Tuesday, 4 September 2012

Stillness and Prayer

He who practices hesychasm must acquire the following five virtues, as a foundation on which to build: silence, self-control, vigilance, humility and patience. Then there are three practices blessed by God: psalmody, prayer and reading - and handiwork for those weak in body. These virtues which we have listed not only embrace all the rest but also consolidate each other. From early morning the hesychast must devote himself to the remembrance of God through prayer and stillness of heart...

Stillness requires above all faith, patience, love with all one's heart and strength and might (cf. Deut. 6:5), and hope.
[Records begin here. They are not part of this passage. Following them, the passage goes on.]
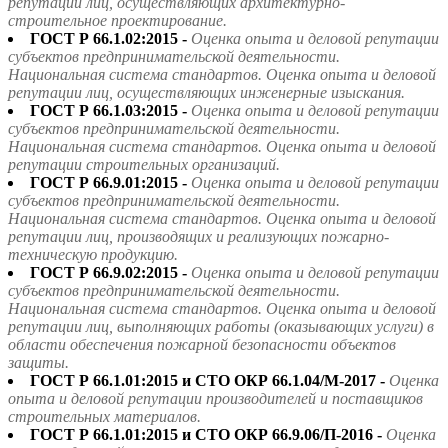
репутации лиц, осуществляющих архитектурно-
строительное проектирование.
ГОСТ Р 66.1.02:2015 -
Оценка опыта и деловой репутации
субъектов предпринимательской деятельности.
Национальная система стандартов. Оценка опыта и деловой
репутации лиц, осуществляющих инженерные изыскания.
ГОСТ Р 66.1.03:2015 -
Оценка опыта и деловой репутации
субъектов предпринимательской деятельности.
Национальная система стандартов. Оценка опыта и деловой
репутации строительных организаций.
ГОСТ Р 66.9.01:2015 -
Оценка опыта и деловой репутации
субъектов предпринимательской деятельности.
Национальная система стандартов. Оценка опыта и деловой
репутации лиц, производящих и реализующих пожарно-
техническую продукцию.
ГОСТ Р 66.9.02:2015 -
Оценка опыта и деловой репутации
субъектов предпринимательской деятельности.
Национальная система стандартов. Оценка опыта и деловой
репутации лиц, выполняющих работы (оказывающих услуги) в
области обеспечения пожарной безопасности объектов
защиты.
ГОСТ Р 66.1.01:2015 и СТО ОКР 66.1.04/М-2017 -
Оценка
опыта и деловой репутации производителей и поставщиков
строительных материалов.
ГОСТ Р 66.1.01:2015 и СТО ОКР 66.9.06/П-2016 -
Оценка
Nothing so fills the heart with contrition and humbles the soul as solitude embraced with self-awareness, and utter silence. And nothing so destroys the state of inner stillness and takes away the divine power that comes from it as the following six universal passions: insolence, gluttony, talkativeness, distraction, pretentiousness and the mistress of the passions, self-conceit.
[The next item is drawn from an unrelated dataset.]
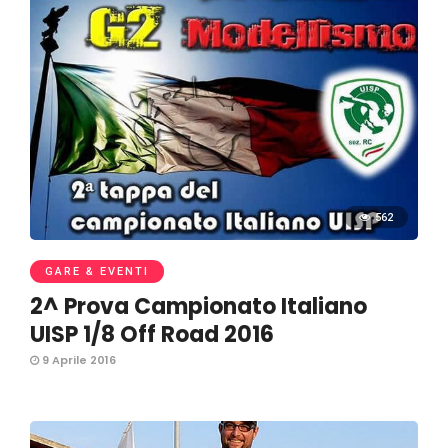
562
GARE & EVENTI
2^ Prova Campionato Italiano
UISP 1/8 Off Road 2016
9 Aprile 2016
Nothing so makes the soul of those striving to advance on the spiritual path sluggish, apathetic and mindless as self-love, that pimp of the passions. For whenever it induces us to choose bodily ease rather than virtue promoting hardship, or to regard it as positive good sense not willingly to burden ourselves with ascetic labor, especially with respect to the light exertions involved in practicing the commandments, then it causes the soul to relax its efforts to attain a state of stillness, and produces in it a strong, irresistible sense of indolence and slackness.